Introduction: Page 7


Past consequences for the continuous Gentile rebellious spirit toward God were: banishment from the Garden of Eden, the great flood, confounding of the language, separation of the earth’s plates.
 
Having set His work with the Gentiles aside, for the next 2,000 years, God worked through the Nation of Israel, first establishing His unconditional Abrahamic Covenant.
 
Abraham’s demonstration of saving faith is an example of what pleases God in all dispensations, faith in whatever God tells you to be true for you in the dispensation in which you are living.
 
God promised to Abraham the future physical blessing of all the lands he would walk through and reclaim from Satan. 

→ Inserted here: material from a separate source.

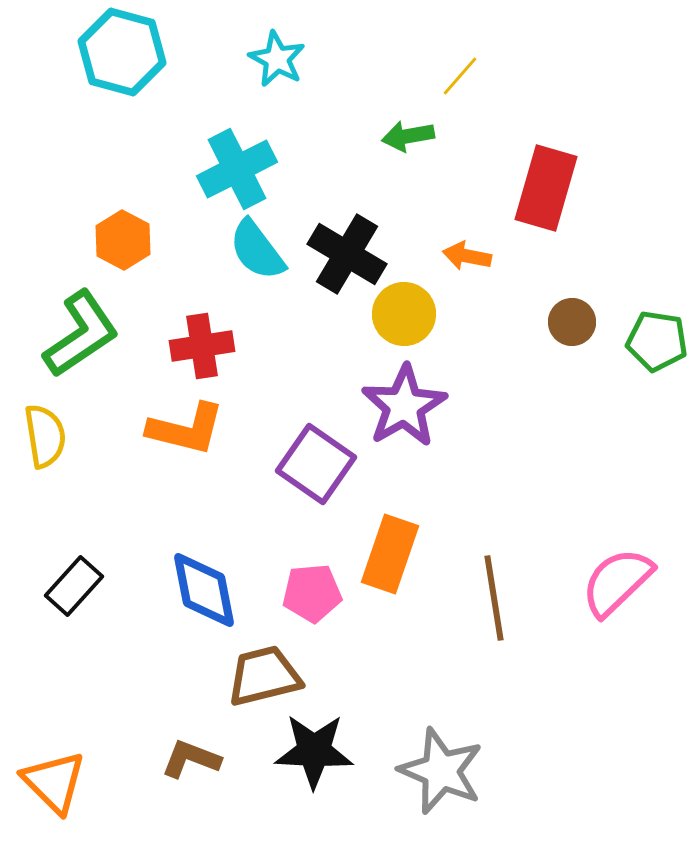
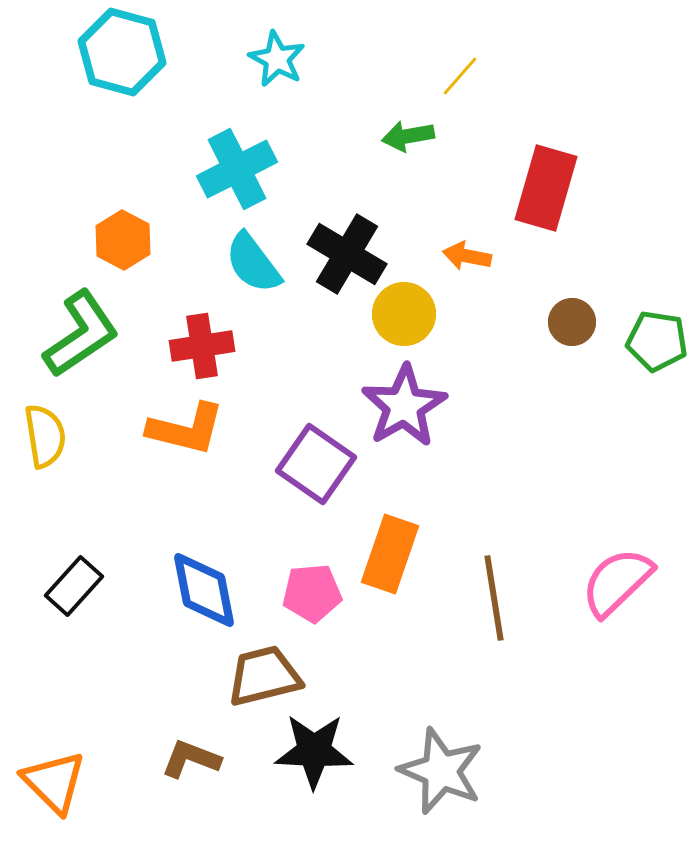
cyan semicircle: moved 4 px left, 13 px down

The whole earth would be blessed by the seed of Abraham; the Nation of Israel and the future coming Messiah.
 
Abraham and his family would be a special people, a chosen people and a light to the Gentiles.
 
In the book of Exodus, we learn that Abraham’s descendants would be a Nation of Priests.
 
In time God would establish another unconditional covenant, the Davidic Covenant; a descendent of King David would sit on a throne in Jerusalem in the prophesied kingdom on earth.

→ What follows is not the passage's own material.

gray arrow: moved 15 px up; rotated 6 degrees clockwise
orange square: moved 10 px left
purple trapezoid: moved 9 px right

When Moses delivered the descendants of Abraham from Egypt, the Church in the Wilderness was established.
 
For 40 years, God gave this church guidance and instruction and established the conditional Old Mosaic Covenant which had some 600 moral and civil laws, a blood sacrificial system, and a tabernacle design. 
This was a conditional covenant that came with the IF/THEN principle.
 
God judged Israel’s faithfulness and rewarded or punished the nation with physical blessings and curses.
 
The Old Mosaic Covenant revealed to the individual and to the Nation of Israel their sinful nature and their need for and means by which they could restore a right relationship with God.

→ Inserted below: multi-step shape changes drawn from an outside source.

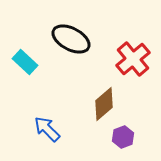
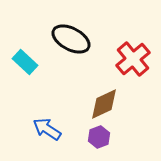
brown diamond: rotated 16 degrees clockwise
blue arrow: rotated 12 degrees counterclockwise
purple hexagon: moved 24 px left
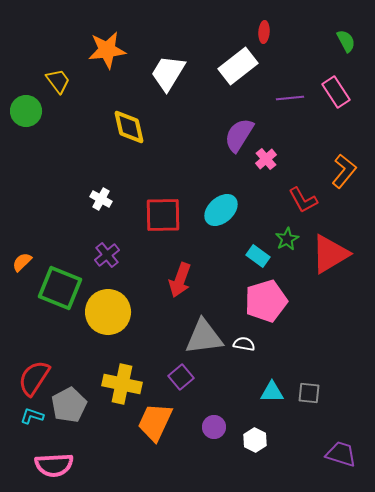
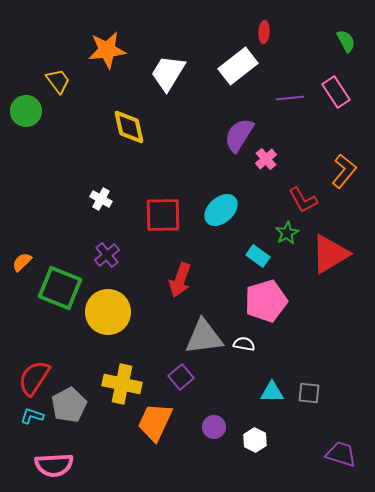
green star: moved 6 px up
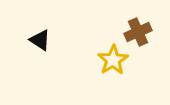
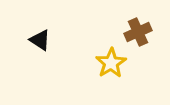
yellow star: moved 2 px left, 3 px down
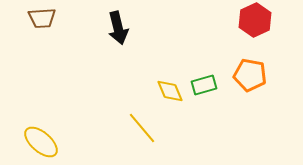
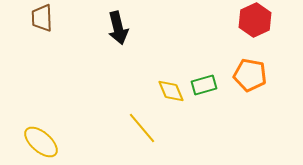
brown trapezoid: rotated 92 degrees clockwise
yellow diamond: moved 1 px right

Under Joshua, the Nation of Israel was established in the Promise Land.
 
Judges ruled for 325-350 years until the nation rebelled and wanted to have a king like other nations.
 
Choosing not to be a theocracy ruled by God but by a man, Saul was chosen to be the first king.
 
King David was followed by his son Solomon who built the temple in Jerusalem, and then by his son, King Rehoboam, who ruled two tribes in the Southern Kingdom.
 
The Northern Kingdom, comprised of the other ten tribes of Israel, choose to have their own king, King Jeroboam, and rebelled against God and the united Davidic Kingdom by not coming to Jerusalem for their worship, but established a sort of calf worship—one golden calf in Bethel and one in Dan.
 
Open rebellion persisted against God, and both the Northern Kingdom and the Southern Kingdom sought the gods of the surrounding nations.
 
Under the conditional cursing associated with the Old Mosaic Covenant, the Northern ten tribes were carried away to Assyria, and the two Southern tribes to Babylon.
 
Under the decree of King Cyrus, a Gentile, after 70 years, some of those in Babylon were sent back to Israel to rebuild the temple and the city wall of Jerusalem.